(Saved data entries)
/---
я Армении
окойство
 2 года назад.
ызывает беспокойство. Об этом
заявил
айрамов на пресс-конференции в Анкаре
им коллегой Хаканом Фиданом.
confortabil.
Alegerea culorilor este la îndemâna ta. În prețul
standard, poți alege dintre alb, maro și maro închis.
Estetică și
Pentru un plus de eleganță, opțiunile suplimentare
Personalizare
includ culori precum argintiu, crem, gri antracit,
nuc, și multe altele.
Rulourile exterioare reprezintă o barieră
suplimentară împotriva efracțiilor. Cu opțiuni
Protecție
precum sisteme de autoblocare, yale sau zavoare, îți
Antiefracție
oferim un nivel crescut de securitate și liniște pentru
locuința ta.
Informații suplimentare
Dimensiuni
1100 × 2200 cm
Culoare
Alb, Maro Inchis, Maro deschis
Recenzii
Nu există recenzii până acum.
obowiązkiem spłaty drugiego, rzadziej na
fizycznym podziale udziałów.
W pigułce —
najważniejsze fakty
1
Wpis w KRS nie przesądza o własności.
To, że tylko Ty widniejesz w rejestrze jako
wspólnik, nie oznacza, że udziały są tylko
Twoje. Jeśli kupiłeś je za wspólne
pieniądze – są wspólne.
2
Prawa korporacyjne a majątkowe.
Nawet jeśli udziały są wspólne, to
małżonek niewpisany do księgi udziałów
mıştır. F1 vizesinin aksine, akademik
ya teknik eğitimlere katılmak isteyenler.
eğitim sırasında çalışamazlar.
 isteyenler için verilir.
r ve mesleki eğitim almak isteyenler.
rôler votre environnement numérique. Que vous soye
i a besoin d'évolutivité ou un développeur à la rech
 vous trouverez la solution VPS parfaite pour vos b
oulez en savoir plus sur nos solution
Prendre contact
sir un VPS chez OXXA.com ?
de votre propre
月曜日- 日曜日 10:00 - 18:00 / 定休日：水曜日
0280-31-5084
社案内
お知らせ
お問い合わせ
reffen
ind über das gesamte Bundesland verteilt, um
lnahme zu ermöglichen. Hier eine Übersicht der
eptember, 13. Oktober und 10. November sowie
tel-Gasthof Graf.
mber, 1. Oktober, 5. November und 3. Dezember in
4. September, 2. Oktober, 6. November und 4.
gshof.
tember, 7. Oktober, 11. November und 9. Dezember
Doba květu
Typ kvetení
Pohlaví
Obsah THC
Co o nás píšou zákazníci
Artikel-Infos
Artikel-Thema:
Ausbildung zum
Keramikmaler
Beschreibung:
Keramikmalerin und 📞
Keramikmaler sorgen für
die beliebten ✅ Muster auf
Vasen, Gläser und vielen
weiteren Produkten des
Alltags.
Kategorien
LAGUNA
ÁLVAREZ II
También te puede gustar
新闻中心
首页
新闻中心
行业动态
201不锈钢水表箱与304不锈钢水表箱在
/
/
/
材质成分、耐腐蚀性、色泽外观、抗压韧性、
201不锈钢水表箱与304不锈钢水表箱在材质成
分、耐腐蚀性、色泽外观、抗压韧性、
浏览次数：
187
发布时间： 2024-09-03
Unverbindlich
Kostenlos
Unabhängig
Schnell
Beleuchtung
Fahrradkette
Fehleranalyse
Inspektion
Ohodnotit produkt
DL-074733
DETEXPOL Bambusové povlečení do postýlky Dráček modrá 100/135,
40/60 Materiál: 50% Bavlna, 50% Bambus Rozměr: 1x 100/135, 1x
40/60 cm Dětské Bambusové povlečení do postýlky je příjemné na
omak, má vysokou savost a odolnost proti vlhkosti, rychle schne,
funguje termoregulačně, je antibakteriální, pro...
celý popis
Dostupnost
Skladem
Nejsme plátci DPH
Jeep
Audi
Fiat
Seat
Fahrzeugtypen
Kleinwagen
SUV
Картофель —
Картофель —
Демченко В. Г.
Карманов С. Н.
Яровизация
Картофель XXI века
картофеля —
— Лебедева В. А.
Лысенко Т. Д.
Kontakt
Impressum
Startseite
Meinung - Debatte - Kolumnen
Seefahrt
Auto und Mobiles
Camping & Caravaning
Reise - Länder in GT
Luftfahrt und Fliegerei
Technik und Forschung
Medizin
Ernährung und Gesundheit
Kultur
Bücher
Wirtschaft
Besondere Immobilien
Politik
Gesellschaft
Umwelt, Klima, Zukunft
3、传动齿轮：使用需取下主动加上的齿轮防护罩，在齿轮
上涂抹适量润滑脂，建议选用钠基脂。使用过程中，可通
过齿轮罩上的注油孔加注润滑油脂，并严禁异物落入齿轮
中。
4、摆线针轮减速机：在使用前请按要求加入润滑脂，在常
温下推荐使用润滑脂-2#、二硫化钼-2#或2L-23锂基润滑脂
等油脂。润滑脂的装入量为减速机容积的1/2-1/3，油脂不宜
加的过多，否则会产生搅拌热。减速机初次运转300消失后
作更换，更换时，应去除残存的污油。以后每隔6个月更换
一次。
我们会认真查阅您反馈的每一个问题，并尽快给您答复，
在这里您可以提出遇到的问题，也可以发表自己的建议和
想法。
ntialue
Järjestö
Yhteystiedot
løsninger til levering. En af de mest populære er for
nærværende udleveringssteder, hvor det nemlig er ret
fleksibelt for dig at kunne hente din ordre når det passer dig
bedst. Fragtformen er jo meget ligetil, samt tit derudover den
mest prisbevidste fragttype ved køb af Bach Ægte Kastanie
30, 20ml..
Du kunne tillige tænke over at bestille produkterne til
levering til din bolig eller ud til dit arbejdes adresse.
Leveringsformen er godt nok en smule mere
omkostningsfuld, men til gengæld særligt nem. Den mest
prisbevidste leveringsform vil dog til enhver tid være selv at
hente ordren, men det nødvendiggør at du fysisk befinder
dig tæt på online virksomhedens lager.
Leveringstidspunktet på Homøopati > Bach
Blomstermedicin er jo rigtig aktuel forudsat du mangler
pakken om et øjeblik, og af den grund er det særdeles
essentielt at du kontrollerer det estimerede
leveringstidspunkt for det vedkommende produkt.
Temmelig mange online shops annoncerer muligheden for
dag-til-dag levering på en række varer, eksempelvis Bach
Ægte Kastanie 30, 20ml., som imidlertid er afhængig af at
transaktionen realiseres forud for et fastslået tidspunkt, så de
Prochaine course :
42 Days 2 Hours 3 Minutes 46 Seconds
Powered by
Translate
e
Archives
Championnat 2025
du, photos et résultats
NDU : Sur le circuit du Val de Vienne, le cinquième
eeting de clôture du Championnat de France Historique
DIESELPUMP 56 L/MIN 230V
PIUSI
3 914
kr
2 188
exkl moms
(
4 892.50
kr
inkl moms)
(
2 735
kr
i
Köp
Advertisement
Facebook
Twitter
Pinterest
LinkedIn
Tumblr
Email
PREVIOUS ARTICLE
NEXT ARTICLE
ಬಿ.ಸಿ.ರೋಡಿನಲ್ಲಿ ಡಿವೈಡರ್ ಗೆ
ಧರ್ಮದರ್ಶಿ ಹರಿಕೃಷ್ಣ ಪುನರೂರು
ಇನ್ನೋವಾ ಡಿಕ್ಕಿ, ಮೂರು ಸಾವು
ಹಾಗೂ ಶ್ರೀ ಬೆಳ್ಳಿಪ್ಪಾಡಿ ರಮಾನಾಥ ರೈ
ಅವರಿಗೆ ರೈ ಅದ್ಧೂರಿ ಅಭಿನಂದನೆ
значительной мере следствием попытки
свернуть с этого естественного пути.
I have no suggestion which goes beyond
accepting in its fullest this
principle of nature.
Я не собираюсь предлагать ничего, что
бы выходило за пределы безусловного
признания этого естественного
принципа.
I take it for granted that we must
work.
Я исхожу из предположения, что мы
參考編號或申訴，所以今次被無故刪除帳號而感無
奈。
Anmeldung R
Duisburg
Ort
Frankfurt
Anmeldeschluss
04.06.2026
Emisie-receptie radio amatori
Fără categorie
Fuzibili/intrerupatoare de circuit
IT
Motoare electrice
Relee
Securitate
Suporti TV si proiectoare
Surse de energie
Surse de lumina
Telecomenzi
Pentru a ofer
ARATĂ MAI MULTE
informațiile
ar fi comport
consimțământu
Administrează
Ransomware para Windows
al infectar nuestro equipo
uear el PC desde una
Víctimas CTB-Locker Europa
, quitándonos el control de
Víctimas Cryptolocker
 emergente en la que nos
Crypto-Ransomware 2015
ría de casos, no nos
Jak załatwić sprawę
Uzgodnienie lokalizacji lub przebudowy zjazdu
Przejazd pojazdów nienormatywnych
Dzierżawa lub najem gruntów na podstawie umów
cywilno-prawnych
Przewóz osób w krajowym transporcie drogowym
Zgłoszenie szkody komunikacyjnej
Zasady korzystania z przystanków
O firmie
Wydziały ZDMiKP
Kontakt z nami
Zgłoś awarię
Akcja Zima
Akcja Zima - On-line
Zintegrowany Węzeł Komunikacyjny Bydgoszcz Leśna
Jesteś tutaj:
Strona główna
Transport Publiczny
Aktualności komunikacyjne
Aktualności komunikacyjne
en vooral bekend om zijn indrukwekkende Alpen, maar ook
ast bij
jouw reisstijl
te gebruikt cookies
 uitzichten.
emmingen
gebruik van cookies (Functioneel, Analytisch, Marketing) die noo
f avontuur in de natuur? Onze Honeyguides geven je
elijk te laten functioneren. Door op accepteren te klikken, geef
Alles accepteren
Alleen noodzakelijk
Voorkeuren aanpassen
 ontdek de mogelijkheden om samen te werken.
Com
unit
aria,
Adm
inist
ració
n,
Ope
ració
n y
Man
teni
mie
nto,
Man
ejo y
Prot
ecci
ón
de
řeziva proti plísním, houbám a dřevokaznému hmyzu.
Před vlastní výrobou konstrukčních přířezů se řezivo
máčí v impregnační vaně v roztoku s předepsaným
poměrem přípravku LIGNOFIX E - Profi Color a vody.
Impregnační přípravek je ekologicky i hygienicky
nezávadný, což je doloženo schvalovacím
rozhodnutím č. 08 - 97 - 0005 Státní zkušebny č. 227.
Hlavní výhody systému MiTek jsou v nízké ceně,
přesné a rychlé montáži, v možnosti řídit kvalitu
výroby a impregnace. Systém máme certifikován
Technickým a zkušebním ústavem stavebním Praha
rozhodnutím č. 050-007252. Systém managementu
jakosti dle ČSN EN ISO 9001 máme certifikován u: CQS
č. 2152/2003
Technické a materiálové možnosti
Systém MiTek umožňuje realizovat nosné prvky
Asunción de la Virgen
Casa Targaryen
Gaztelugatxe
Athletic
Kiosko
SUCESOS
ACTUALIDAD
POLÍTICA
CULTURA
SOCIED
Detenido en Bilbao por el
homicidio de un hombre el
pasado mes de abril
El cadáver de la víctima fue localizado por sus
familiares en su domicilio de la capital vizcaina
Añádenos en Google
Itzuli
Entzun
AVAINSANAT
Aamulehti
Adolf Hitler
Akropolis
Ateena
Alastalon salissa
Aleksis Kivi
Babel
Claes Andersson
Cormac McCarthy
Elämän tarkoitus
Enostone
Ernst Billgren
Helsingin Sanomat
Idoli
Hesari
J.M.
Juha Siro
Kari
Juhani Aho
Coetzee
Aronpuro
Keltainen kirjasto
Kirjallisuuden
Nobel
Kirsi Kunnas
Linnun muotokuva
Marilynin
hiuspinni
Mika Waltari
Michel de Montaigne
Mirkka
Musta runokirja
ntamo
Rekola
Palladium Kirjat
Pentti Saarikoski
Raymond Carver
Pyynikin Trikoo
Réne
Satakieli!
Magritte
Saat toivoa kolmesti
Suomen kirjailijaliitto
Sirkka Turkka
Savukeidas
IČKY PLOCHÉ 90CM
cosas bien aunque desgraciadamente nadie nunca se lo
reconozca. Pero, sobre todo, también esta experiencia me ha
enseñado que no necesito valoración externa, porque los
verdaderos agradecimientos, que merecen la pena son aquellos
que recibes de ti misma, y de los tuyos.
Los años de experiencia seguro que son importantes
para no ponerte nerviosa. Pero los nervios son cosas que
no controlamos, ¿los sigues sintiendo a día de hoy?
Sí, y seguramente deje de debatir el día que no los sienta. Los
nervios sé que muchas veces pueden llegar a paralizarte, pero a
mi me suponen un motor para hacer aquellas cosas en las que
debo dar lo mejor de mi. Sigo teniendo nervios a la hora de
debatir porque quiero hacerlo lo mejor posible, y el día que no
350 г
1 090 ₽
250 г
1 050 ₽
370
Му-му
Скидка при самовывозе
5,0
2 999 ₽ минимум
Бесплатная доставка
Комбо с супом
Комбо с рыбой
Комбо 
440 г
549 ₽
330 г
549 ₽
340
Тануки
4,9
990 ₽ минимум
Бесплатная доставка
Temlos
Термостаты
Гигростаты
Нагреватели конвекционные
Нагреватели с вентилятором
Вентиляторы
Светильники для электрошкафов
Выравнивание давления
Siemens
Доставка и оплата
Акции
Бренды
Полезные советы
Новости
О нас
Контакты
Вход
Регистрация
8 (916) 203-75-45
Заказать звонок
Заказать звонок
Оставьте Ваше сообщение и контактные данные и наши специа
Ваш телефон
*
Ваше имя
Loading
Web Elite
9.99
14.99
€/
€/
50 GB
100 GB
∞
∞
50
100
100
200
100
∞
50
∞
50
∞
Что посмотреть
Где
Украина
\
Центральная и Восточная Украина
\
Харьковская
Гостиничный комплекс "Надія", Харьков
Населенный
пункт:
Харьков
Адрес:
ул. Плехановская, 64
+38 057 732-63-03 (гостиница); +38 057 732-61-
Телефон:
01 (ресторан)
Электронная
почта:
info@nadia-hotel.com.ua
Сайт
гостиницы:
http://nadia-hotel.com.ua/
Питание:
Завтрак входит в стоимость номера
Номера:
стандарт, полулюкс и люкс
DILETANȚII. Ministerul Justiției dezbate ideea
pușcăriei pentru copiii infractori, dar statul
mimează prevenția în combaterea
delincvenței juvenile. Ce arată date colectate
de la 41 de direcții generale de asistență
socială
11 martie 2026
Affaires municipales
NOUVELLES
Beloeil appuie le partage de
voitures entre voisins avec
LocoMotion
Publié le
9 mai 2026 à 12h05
\---
## Problem details
For this exercise, repeat exactly the lines of the data above from the one with "Anmeldung R" down to the one with "al infectar nuestro equipo", both end lines included.

## Expected answer
Anmeldung R
Duisburg
Ort
Frankfurt
Anmeldeschluss
04.06.2026
Emisie-receptie radio amatori
Fără categorie
Fuzibili/intrerupatoare de circuit
IT
Motoare electrice
Relee
Securitate
Suporti TV si proiectoare
Surse de energie
Surse de lumina
Telecomenzi
Pentru a ofer
ARATĂ MAI MULTE
informațiile
ar fi comport
consimțământu
Administrează
Ransomware para Windows
al infectar nuestro equipo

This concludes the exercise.